# Source text
┄┄┄┄┄┄┄┄┄┄
Thursday, July 3, 2014

Whatever


No, I have not been possessed by a teenaged girl with an attitude. My home has possibly been possessed by a teenaged girl or two, and maybe a boy who is no longer a teenager with an attitude, but not me.
This post wasn’t inspired by teenaged girls at all. It was inspired by a wooden plaque in my bathroom.

I know. I sure am inspired by crazy things sometimes, aren’t I?
This really isn’t as crazy as it sounds though.

Last summer, I redecorated my downstairs bathroom in a beachy theme. It wasn’t a total renovation or anything—I just painted the walls a shade of blue that reminds me of the Gulf of Mexico on a sunny day. I also purchased a few accessories that fit with the theme and color scheme and framed a few of my favorite beach photos for the walls.
And while it has nothing to do with the beach, I bought this plaque at Hobby Lobby because I liked the quote and it matched.
┄┄┄┄┄┄┄┄┄┄
# Study questions
(a) Copy the blog post from "Thursday, July 3, 2014" down to "but not me.", switching "possessed" to "haunted" wherever it appears.
(b) Proceed with the blog post about the beach-themed bathroom, writing on from its last sentence.

Saved data entries
┄┄┄┄┄┄┄┄┄┄
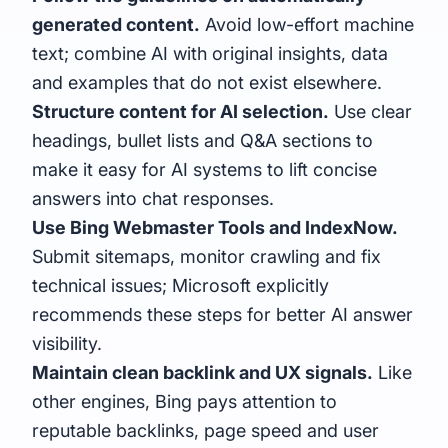
generated content.
Avoid low-effort machine
text; combine AI with original insights, data
and examples that do not exist elsewhere.
Structure content for AI selection.
Use clear
headings, bullet lists and Q&A sections to
make it easy for AI systems to lift concise
answers into chat responses.
Use Bing Webmaster Tools and
IndexNow
.
Submit sitemaps, monitor crawling and fix
technical issues; Microsoft explicitly
recommends these steps for better AI answer
visibility.
Maintain clean backlink and UX signals.
Like
other engines, Bing pays attention to
reputable backlinks, page speed and user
┄┄┄┄┄┄┄┄┄┄
# Exercise responses
(a)
Thursday, July 3, 2014

Whatever


No, I have not been haunted by a teenaged girl with an attitude. My home has possibly been haunted by a teenaged girl or two, and maybe a boy who is no longer a teenager with an attitude, but not me.

(b)
I liked the quote quite a lot. But, while it’s been in the bathroom for almost a year, I never really gave much thought to the words or the sentiment until a couple of days ago when I reached for the towel hanging below it to dry my hands.

Whatever is true

Whatever is noble

Whatever is right

Whatever is pure

Whatever is lovely

Whatever is admirable…

Think on these things.

On that particular day, those words really resonated with me, perhaps because have been thinking a lot and talking a lot lately about happiness with Justin, how happiness can’t come from someone else, and we often have to make our own. I told him that sometimes, I really have to force myself to do things that make me happy, even when I really don’t want to, but at the same time, I don’t want to be miserable. I told him that he can’t let what someone else does, that is out of his control, make him happy or unhappy.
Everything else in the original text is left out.